James Gall


1784 - 1874

Publisher, inventor of a system of print for the blind and a notable map projection. Gall established himself as a partner in a printing business based in Old Assembly Close in Edinburgh. His firm specialised in publishing religious texts but Gall also maintained a strong interest in education. While visiting Paris in 1825, Gall saw examples of books for the blind and decided to design a script which could be used by blind and sighted people alike. He introduced his Gall Type in 1827, which he promoted as being more condensed than the Paris script. This was based on an angular rendering of the Roman alphabet and his first book, The Gospel of St. John, was published in 1834. Gall was a founder of the Edinburgh Blind Asylum and it adopted his system, as well as institutions in Glasgow and London.

In 1850, he was appointed Master of the Merchant Company, a Guild originally established to protect trade in Edinburgh but which came to have an important role in education. Gall was also a Burgess and lived at Myrtle Bank in the Trinity district of the city.
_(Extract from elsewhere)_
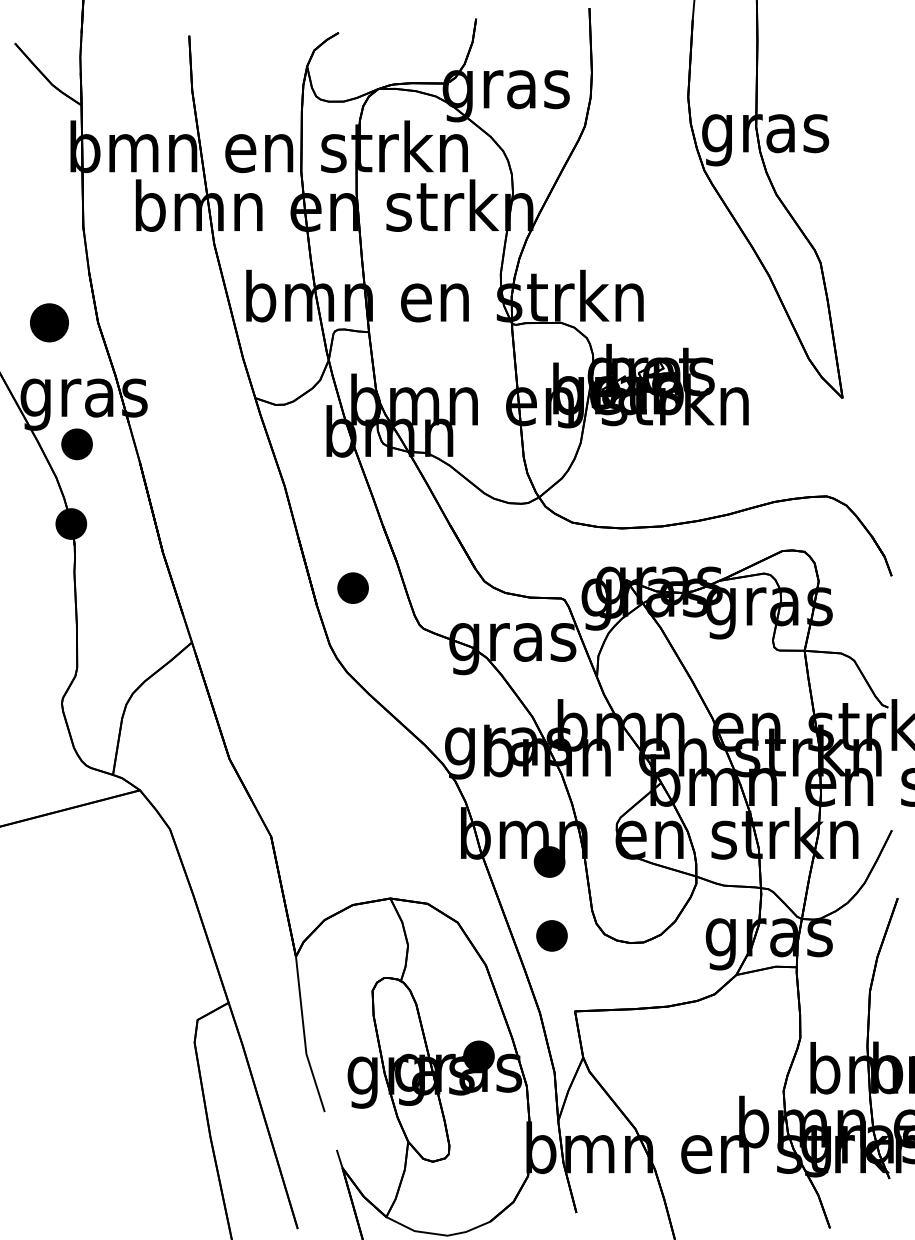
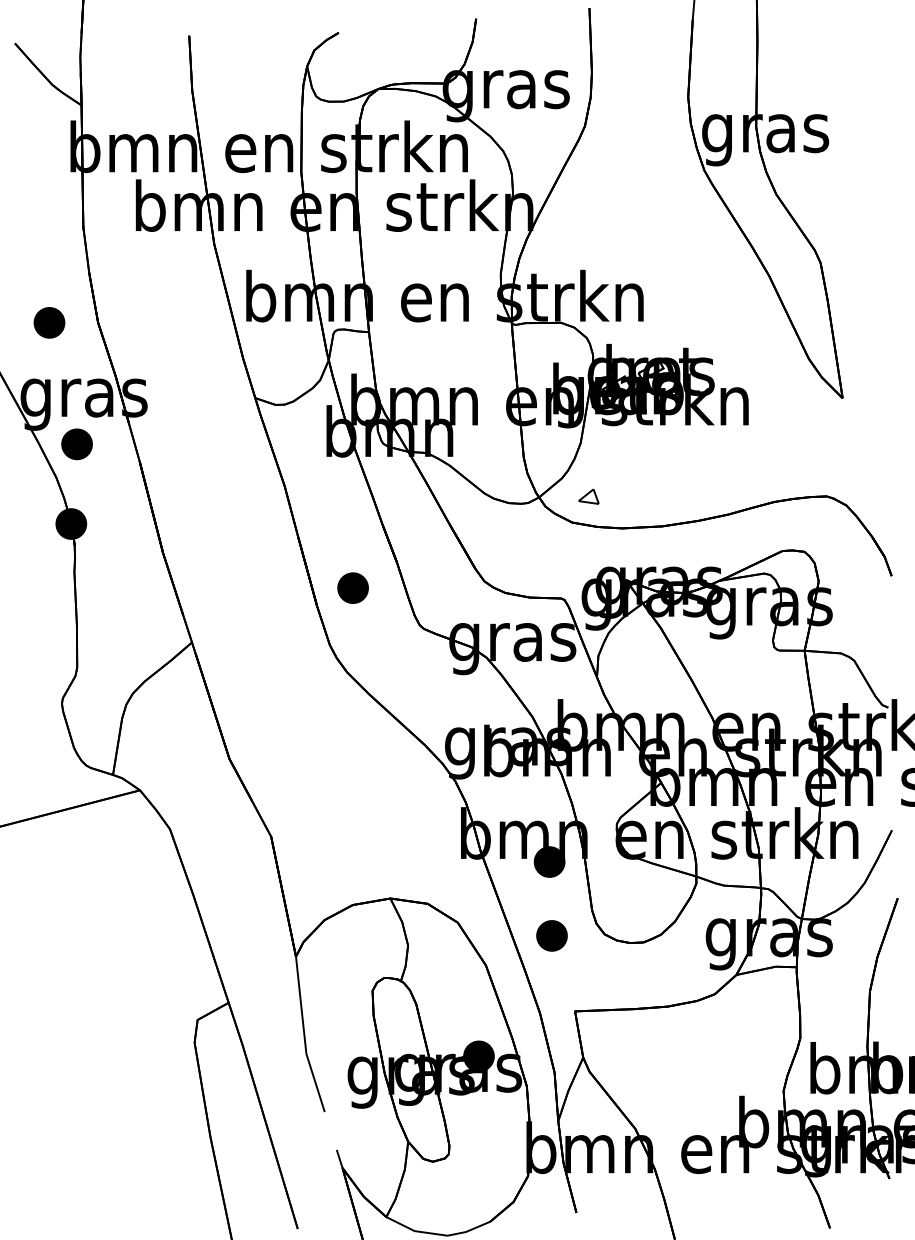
part at (49, 322) size: 39x40 px -> 33x32 px
part at (588, 496): none -> present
Gall's son, also James Gall (1808-95), left the publishing business to pursue a religious calling but was also to define a notable series of map projections. One of these projections was re-invented by German Arno Peters in 1967. The Gall-Peters projection is promoted by UNESCO as it reduces the distortion within typical map projections that promotes the developed world at the expense of equatorial countries. Gall's business was continued by his son-in-law Robert Inglis, who had joined the firm in 1847.